§ FRAGMENTO PROPORCIONADO:
--- --- ---
El comienzo del año escolar nos vuelve sobre el tema de la educación. Sería más acertado decir que es un tema que no puede dejar de estar en la primera línea de las preocupaciones de la sociedad. Lo es siempre, pero mucho más cuando quien se interroga sobre él es un país sumido en condiciones de profunda crisis, urgido de un proceso de recuperación en todos los órdenes: de los valores, las instituciones, las prioridades, la dignificación de su gente, la economía, la recuperación de su autonomía y de su capacidad de hacer, de insertarse en la historia con una imagen construida por la voluntad de cimentar un país de libertades, de dignidad y de bienestar. Ocuparse de la educación es ocuparse del destino de este país.
Un foro congregado por Analítica bajo el título de Reconstruir la educación para reconstruir el país se ha sumado a las muchas voces que han insistido en poner de relieve el valor de la educación para el país, voces que reclaman la atención prioritaria que la sociedad debería prestar al tema, pero sobre todo que proponen visiones renovadas, actualizadas, comprometidas con la educación como objetivo nacional prioritario.
--- --- ---
§ EXTRACTOS DE DATOS:
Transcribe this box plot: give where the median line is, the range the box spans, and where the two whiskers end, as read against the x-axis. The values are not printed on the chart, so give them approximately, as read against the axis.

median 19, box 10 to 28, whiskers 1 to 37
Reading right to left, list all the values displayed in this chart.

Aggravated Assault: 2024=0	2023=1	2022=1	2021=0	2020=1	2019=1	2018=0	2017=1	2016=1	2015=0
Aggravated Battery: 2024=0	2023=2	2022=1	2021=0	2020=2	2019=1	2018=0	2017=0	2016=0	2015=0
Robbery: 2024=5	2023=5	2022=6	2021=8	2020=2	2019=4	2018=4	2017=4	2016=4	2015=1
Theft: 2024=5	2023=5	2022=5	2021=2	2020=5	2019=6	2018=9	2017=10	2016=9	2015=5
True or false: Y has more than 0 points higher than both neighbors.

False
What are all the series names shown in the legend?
--- --- ---
§ TAREA POR REALIZAR:
Reescriba de forma más breve el párrafo del fragmento sobre la educación que empieza con «Un foro congregado por Analítica». Conserve sus datos principales. El material no hace falta para resolver la tarea.

§ RESPUESTA:
Un foro de Analítica titulado «Reconstruir la educación para reconstruir el país» se unió a las muchas voces que destacan el valor de la educación para el país. Esas voces piden que la sociedad le preste atención prioritaria y, sobre todo, proponen visiones renovadas y comprometidas con la educación como objetivo nacional prioritario.